Friday, December 15, 2017

Know Your Profs: Camosun’s Joe Benge on post-secondary challenges, cuss words

September 7, 2016 by Adam Marsh, student editor

Know Your Profs is an ongoing series of profiles on the instructors at Camosun College. Every issue we ask a different instructor at Camosun the same 10 questions in an attempt to get to know them a little better.

Do you have an instructor that you want to see interviewed in the paper? Maybe you want to know more about one of your teachers, but you’re too busy, or shy, to ask? Email editor@nexusnewspaper.com and we’ll add your instructor to our list of teachers to talk to.

This issue, we talked to Camosun Technical and Professional Communication prof Joe Benge on the importance of earning the right to an opinion through education, the vast array of students at Camosun, and his tendency to swear in class.

1. What do you teach and how long have you been teaching at Camosun?

I teach Technical and Professional Communication. I teach engineers how to communicate in their workplace. This involves writing—correspondence, reports, proposals, manuals—document designing, and presenting. I’ve been with Camosun for 22 years.

2. What do you personally get out of teaching?

I find my teaching at Camosun deeply satisfying. I love teaching at a community college. Unlike a university setting, the community college provides the perfect opportunity to focus on students. I enjoy the diversity and variety of students at Camosun—those just out of high school, international students, parents returning to school, 30-somethings disillusioned with their dead-end jobs. There is such a range of learners in my classroom—many different ages, life experiences, and varying degrees of academic preparation. I look forward to going to work every day. Every day is different; every class is different. The students are also giving back to me. I learn so much from them as I enjoy the flow and exchange of information. I like to balance our hard work with some levity and humour. I love that programs, courses, and instruction are so relevant and job-transferrable. To paraphrase a popular saying: “If you want an education, go to university; if you want a job, go to a community college.”

Camosun Technical and Professional Communication prof Joe Benge (photo by Jill Westby/Nexus).

Camosun Technical and Professional Communication prof Joe Benge (photo by Jill Westby/Nexus).

3. What’s one thing that you wish your students knew about you?

I want them to know that I faced some of their challenges while I was getting my post-secondary education. I was a single parent of two young boys and had more part-time jobs than money or time. It was a struggle, so I certainly can relate to the many trials that my students face.
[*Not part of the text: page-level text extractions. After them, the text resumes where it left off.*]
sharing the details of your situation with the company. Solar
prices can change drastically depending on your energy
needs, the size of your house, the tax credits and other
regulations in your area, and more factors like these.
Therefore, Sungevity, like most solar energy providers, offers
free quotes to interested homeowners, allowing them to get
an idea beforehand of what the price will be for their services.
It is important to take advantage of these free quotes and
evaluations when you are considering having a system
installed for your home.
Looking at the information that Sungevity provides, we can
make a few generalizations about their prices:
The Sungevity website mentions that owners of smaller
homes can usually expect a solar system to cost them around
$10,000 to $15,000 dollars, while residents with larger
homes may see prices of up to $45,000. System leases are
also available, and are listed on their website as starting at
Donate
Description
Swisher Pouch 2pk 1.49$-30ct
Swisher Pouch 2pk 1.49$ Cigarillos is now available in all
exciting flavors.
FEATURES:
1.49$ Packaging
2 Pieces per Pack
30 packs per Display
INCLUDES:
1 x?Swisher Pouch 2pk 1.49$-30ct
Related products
4. What’s one thing you wish they didn’t know about you?

I tend to swear when I get really passionate and excited about a lesson topic. This won’t change.

5. What’s the best thing that’s ever happened to you as a teacher here?

I love Capstone Symposium day, when graduating engineering students showcase their projects to potential employers and to the public. It is so gratifying to see the culmination of nearly three years of work as these students showcase their amazing and innovative work. I also love it when former students email me and tell me how valuable my courses were in preparing them for their engineering workplaces. Some students don’t realize the value of the courses at the time. It is, after all, an English course, which is a hard sell; that is, until I tell them that there are no essays. You don’t write essays in an engineering office.

6. What’s the worst thing that’s ever happened to you as a teacher here?

Picket lines—they were a true test of allegiance, to my students and to my colleagues, for whom I have the utmost reverence.

7. What do you see in the future of post-secondary education?

Education is one of the most fundamental things we can do as a society. With the constant demand for academic credentials, paired with a lack of governmental support and massive student debt, something has to change. If I were to put on my optimist’s hat, I would see a future first step as the elimination of all interest on student loans, for the full term of those loans. From there, hopefully, we could progress to further subsidy of post-secondary education. For example, the government could partly or fully subsidize education for careers in which there are job availabilities or shortages. Eventually, I would like to see a government initiative to make the first two years of college or university free to the residents of the province in which they are offered. Post-secondary education is entirely free in many countries. I think we are a way from there yet, as we would have to create a new economic and tax model to pay for it. If I were to wear my pessimist’s hat, I would see no indication in the near future that resources for post-secondary education would increase.

8. What do you do to relax on the weekends?

I love the outdoors, so I play golf and hike a lot with my family. I love reading—a balance of fiction and non-fiction. And I’m quite a newsy.

9. What is your favourite meal?

Anything my wife cooks. She’s awesome!

10. What’s your biggest pet peeve?

People who vehemently argue a case for an issue on which they have no knowledge. You must earn the right to an opinion with some basic awareness and study. A close second would be the driver in front of me who slows down for a green traffic light, then makes it through, leaving me at the red.